Task directions => Select every line in the items below that contains the string "chính", and copy each such line.

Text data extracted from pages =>
[Start of Attachment]

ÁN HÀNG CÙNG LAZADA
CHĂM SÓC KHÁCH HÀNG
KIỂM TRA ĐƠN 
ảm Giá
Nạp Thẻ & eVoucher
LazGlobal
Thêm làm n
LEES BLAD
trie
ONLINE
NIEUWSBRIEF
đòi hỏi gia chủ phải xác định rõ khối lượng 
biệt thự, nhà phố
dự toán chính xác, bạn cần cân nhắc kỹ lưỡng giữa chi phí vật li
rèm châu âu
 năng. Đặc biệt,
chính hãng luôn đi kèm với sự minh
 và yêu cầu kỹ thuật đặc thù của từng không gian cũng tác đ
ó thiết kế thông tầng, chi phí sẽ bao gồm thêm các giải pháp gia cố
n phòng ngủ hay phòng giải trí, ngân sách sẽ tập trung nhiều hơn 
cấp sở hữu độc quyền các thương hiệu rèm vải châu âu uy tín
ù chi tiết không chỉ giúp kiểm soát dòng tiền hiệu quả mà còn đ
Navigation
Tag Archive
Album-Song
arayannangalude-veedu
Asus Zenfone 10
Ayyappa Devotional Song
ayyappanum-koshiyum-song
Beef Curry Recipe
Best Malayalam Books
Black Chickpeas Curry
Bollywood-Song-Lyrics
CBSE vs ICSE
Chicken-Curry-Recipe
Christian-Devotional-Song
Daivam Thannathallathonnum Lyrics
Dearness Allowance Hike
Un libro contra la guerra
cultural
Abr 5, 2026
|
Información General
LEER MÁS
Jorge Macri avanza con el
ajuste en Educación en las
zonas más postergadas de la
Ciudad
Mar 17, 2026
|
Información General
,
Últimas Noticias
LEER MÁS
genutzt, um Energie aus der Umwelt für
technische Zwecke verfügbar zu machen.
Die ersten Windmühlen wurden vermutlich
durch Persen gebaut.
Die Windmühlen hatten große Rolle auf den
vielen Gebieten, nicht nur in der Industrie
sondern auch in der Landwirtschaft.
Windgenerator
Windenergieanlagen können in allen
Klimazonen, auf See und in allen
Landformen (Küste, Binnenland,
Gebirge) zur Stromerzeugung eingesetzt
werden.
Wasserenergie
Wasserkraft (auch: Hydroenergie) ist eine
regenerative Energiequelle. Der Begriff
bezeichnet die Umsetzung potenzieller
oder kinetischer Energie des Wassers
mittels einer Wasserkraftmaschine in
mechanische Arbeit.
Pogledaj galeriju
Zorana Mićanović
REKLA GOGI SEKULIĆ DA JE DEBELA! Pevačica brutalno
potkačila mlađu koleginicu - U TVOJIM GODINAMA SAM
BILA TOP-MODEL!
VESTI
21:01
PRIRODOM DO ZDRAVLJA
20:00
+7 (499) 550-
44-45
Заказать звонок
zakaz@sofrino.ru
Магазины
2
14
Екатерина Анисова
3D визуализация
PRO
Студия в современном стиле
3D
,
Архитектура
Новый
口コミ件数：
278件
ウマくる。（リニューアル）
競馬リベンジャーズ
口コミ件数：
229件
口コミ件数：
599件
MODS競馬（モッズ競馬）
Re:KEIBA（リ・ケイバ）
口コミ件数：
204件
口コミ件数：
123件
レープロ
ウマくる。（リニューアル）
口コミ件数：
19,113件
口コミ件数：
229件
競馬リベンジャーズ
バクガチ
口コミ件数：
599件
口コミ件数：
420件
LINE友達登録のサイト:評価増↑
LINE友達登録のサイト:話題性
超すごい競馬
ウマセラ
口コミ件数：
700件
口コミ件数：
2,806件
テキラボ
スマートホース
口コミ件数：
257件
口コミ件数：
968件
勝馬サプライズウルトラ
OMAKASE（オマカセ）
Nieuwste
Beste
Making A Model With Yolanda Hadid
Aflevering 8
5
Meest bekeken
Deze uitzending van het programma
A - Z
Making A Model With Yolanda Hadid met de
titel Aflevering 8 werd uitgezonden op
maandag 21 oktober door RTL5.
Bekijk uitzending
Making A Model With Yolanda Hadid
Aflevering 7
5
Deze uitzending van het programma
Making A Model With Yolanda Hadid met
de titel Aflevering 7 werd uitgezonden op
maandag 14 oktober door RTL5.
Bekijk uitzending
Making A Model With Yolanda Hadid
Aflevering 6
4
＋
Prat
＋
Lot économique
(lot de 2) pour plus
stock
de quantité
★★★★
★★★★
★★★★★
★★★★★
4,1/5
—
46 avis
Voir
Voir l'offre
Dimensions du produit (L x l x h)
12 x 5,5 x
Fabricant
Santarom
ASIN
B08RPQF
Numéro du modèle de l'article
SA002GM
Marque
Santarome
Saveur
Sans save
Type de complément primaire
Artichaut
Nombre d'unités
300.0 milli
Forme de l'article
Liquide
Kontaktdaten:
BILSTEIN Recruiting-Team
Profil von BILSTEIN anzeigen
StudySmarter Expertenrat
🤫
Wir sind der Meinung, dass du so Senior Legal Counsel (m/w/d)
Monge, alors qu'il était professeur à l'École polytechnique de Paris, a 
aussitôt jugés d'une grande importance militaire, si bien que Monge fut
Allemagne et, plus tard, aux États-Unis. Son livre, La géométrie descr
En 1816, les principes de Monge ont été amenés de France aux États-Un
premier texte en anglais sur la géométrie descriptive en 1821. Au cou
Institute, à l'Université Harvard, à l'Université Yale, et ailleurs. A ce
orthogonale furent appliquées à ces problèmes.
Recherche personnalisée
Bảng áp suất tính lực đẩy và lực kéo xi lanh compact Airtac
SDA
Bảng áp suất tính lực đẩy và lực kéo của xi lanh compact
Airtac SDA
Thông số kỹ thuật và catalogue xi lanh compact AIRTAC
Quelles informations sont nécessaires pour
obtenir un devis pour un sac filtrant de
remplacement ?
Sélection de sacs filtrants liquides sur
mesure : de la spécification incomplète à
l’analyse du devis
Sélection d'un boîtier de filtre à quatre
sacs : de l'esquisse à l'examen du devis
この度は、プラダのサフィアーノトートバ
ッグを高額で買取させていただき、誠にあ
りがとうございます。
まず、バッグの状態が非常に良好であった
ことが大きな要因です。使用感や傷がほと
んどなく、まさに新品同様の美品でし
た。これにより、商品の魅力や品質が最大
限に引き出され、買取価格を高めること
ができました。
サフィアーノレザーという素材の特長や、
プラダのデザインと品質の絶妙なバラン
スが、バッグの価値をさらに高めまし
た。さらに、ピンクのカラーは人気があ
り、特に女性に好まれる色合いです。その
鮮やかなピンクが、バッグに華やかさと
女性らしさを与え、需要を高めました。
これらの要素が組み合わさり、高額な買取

[End of Attachment]

Task solution =>
dự toán chính xác, bạn cần cân nhắc kỹ lưỡng giữa chi phí vật li
chính hãng luôn đi kèm với sự minh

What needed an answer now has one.